Agency: Department of Homeland Security | Branch: | Program: SBIR | Phase: Phase I | Award Amount: 99.85K | Year: 2014
The widespread use and deployment of laser systems has led to the need for laser exposure measurement systems that operate over wide spectral range and provide sufficient dynamic range to measure exposure relative to maximum permissible exposure (MPE) limits and establish normal hazard zones. OPTRA, Inc. proposes a solution based on the complementary combination of CMOS readout integrated circuitry and diffractive optics to directly measure the laser characteristics and evaluate the exposure with respect to MPE limits established by the ANSI Z136.1 standard.

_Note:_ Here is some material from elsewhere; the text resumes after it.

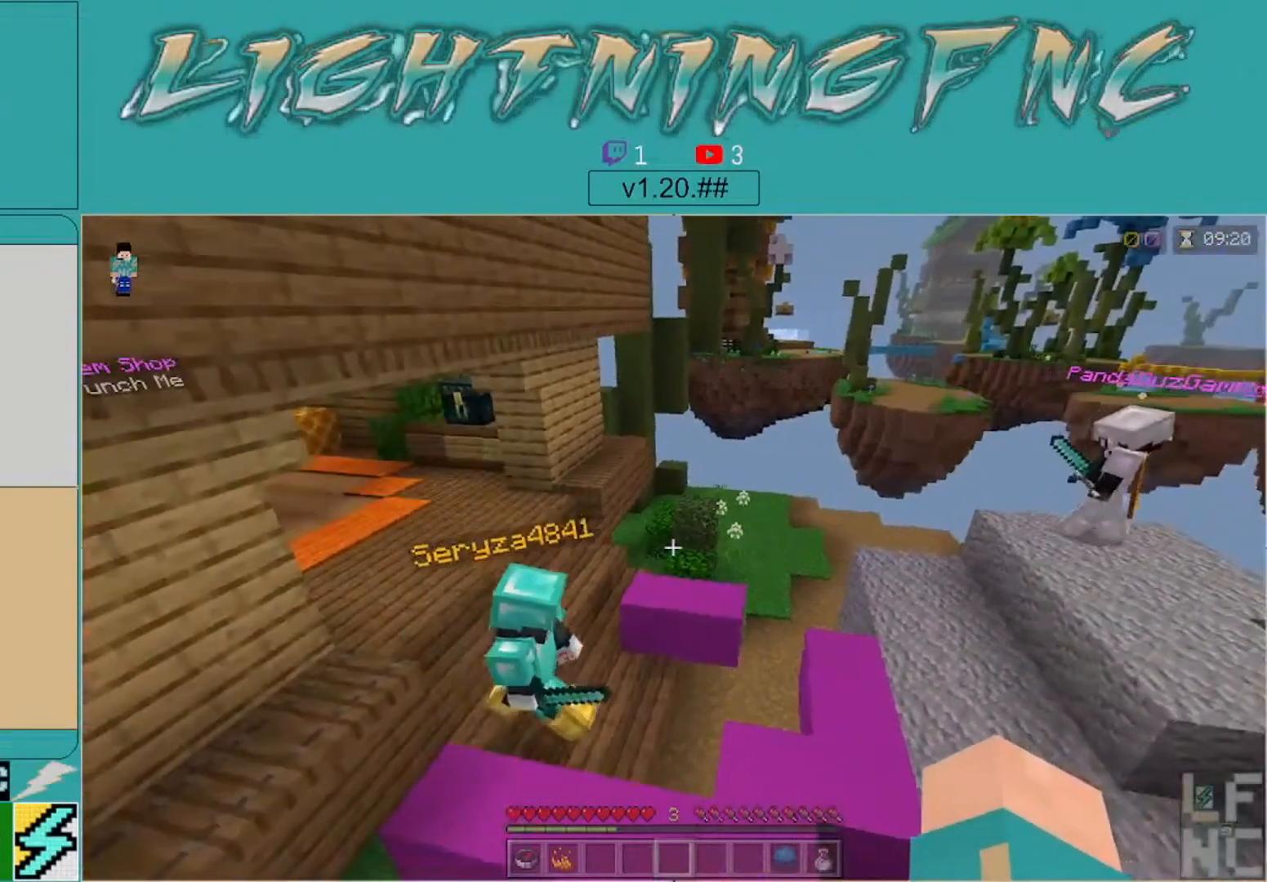
{"buttons": [], "left_stick": "center", "right_stick": "center", "events": [[33, "left_stick", "right"], [167, "right_stick", "down-left"], [300, "right_stick", "center"], [400, "left_stick", "center"]]}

In the Phase I R&D effort, OPTRA, Inc. will develop optical and electronics models, perform tradeoff analyses, predict system performance, and perform a laboratory demonstration to establish the feasibility of the proposed approach to meet the DHS requirements.

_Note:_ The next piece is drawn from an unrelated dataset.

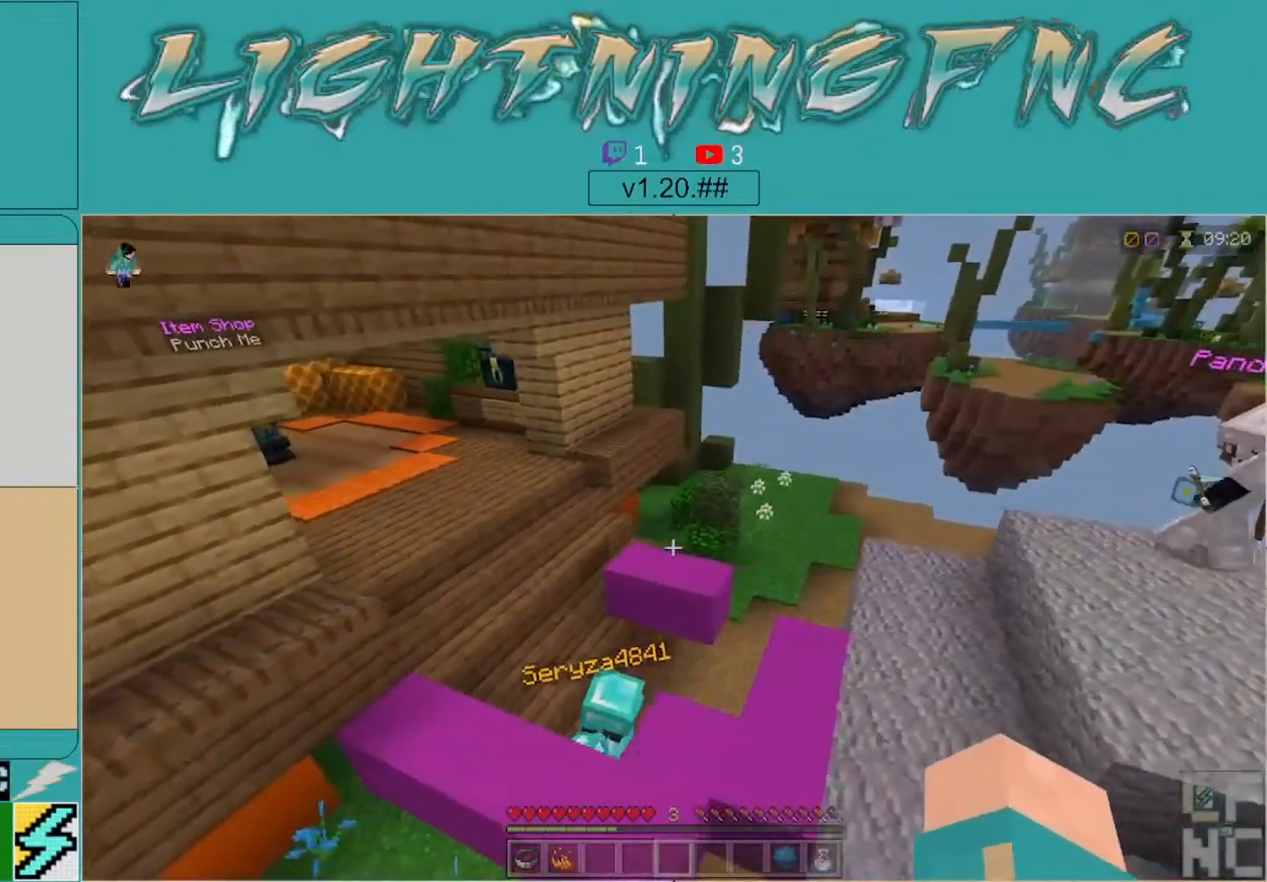
{"buttons": [], "left_stick": "center", "right_stick": "center", "events": []}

Agency: National Aeronautics and Space Administration | Branch: | Program: SBIR | Phase: Phase I | Award Amount: 124.82K | Year: 2015
NASA is interested characterizing the atmospheric concentration of greenhouse gases critical to global warming phenomena, and their fluxes over time. For this reason, NASA has invested in the Total Carbon Column Observing Network (TCCON), which comprises sun trackers with high resolution Fourier Transform Spectrometers. NASA is currently looking to expand their observation network in order to provide more data for their atmospheric research, but this will require a reduction in spectrometer size and cost. OPTRA proposes to address this need through the development of a novel hybrid spectrometer design that leverages the strengths of Michelson and lamellar grating interferometers, while mitigating their individual weaknesses. The end result will be a compact, rugged, low cost spectrometer capable of the same performance as the current TCCON network. This technology will further be extendable to any applications where spectral data is required, but instrument size and cost are at a premium. Examples include methane pipeline monitoring, volcano emission characterization or UAV-based remote sensing.